===== Entries shown =====

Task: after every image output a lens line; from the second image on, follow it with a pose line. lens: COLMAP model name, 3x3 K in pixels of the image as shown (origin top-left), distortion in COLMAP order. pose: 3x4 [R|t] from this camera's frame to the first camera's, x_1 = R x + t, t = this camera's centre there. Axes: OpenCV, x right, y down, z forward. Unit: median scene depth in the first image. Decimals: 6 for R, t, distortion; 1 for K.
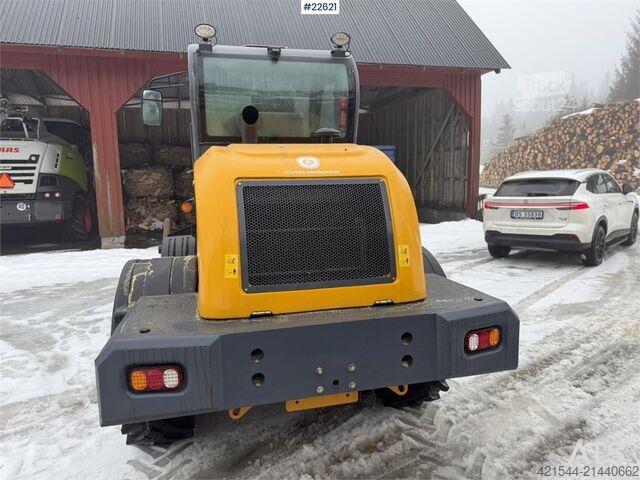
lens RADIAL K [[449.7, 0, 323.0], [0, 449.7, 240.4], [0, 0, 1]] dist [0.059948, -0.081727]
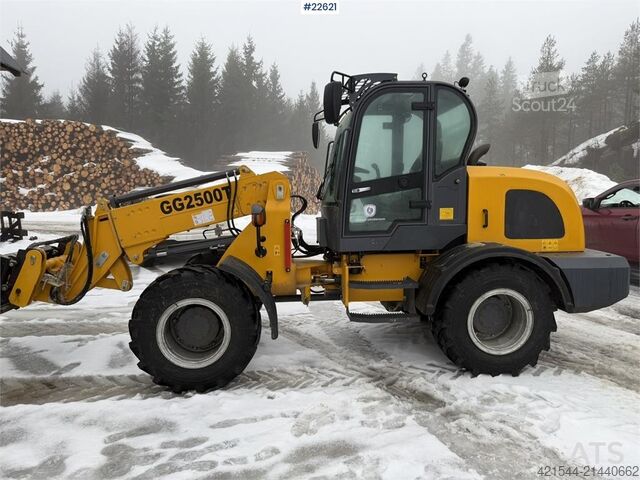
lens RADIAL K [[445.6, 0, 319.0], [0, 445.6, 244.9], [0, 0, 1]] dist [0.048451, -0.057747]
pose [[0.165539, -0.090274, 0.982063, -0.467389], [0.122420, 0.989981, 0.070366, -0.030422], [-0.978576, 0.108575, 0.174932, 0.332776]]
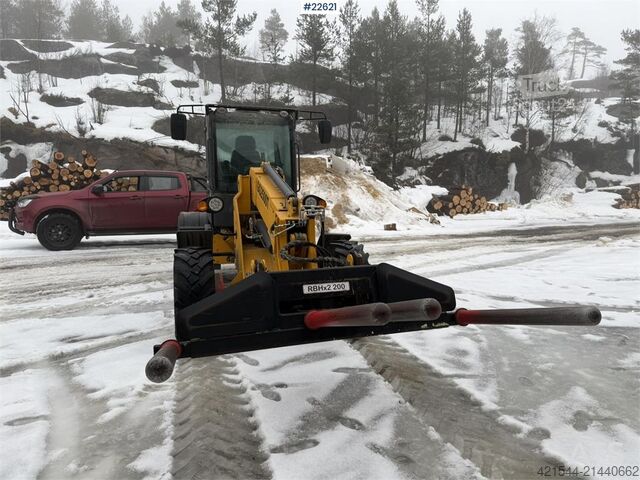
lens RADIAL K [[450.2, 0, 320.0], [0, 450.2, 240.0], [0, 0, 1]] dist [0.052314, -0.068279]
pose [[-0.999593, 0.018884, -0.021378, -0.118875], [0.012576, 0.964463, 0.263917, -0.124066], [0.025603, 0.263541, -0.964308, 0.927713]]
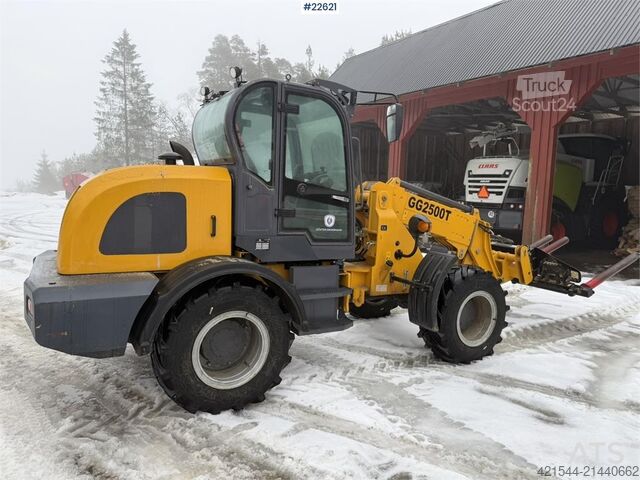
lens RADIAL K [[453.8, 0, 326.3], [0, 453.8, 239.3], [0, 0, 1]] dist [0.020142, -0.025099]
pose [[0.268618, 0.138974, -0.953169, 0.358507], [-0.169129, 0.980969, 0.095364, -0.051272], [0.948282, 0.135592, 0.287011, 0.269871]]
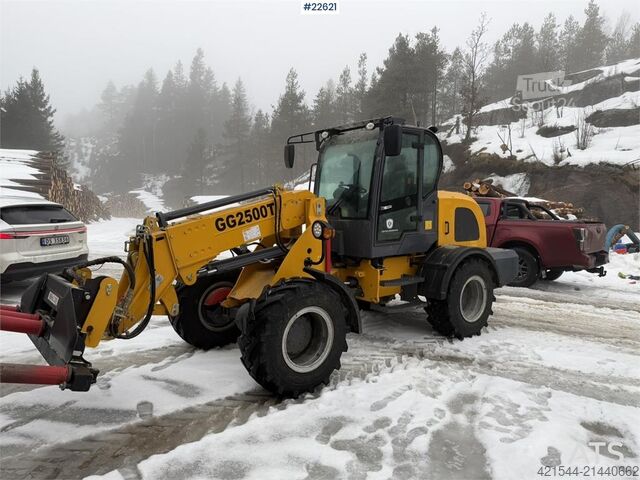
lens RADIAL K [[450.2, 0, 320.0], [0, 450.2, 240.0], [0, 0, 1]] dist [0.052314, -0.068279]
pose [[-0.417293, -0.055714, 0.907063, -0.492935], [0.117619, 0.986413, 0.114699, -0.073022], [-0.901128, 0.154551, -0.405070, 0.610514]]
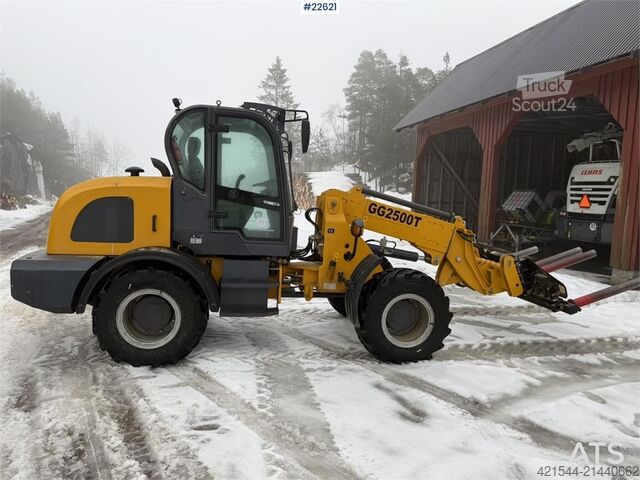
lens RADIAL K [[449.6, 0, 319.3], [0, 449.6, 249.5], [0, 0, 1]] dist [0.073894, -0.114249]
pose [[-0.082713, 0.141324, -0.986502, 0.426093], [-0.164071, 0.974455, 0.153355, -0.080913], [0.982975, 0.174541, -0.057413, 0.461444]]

=====

* **Exercise directions**: Once the pictures are removed, set down what remains of the entries above exactly.

* **Expected output**:
Task: after every image output a lens line; from the second image on, follow it with a pose line. lens: COLMAP model name, 3x3 K in pixels of the image as shown (origin top-left), distortion in COLMAP order. pose: 3x4 [R|t] from this camera's frame to the first camera's, x_1 = R x + t, t = this camera's centre there. Axes: OpenCV, x right, y down, z forward. Unit: median scene depth in the first image. Decimals: 6 for R, t, distortion; 1 for K.
lens RADIAL K [[449.7, 0, 323.0], [0, 449.7, 240.4], [0, 0, 1]] dist [0.059948, -0.081727]
lens RADIAL K [[445.6, 0, 319.0], [0, 445.6, 244.9], [0, 0, 1]] dist [0.048451, -0.057747]
pose [[0.165539, -0.090274, 0.982063, -0.467389], [0.122420, 0.989981, 0.070366, -0.030422], [-0.978576, 0.108575, 0.174932, 0.332776]]
lens RADIAL K [[450.2, 0, 320.0], [0, 450.2, 240.0], [0, 0, 1]] dist [0.052314, -0.068279]
pose [[-0.999593, 0.018884, -0.021378, -0.118875], [0.012576, 0.964463, 0.263917, -0.124066], [0.025603, 0.263541, -0.964308, 0.927713]]
lens RADIAL K [[453.8, 0, 326.3], [0, 453.8, 239.3], [0, 0, 1]] dist [0.020142, -0.025099]
pose [[0.268618, 0.138974, -0.953169, 0.358507], [-0.169129, 0.980969, 0.095364, -0.051272], [0.948282, 0.135592, 0.287011, 0.269871]]
lens RADIAL K [[450.2, 0, 320.0], [0, 450.2, 240.0], [0, 0, 1]] dist [0.052314, -0.068279]
pose [[-0.417293, -0.055714, 0.907063, -0.492935], [0.117619, 0.986413, 0.114699, -0.073022], [-0.901128, 0.154551, -0.405070, 0.610514]]
lens RADIAL K [[449.6, 0, 319.3], [0, 449.6, 249.5], [0, 0, 1]] dist [0.073894, -0.114249]
pose [[-0.082713, 0.141324, -0.986502, 0.426093], [-0.164071, 0.974455, 0.153355, -0.080913], [0.982975, 0.174541, -0.057413, 0.461444]]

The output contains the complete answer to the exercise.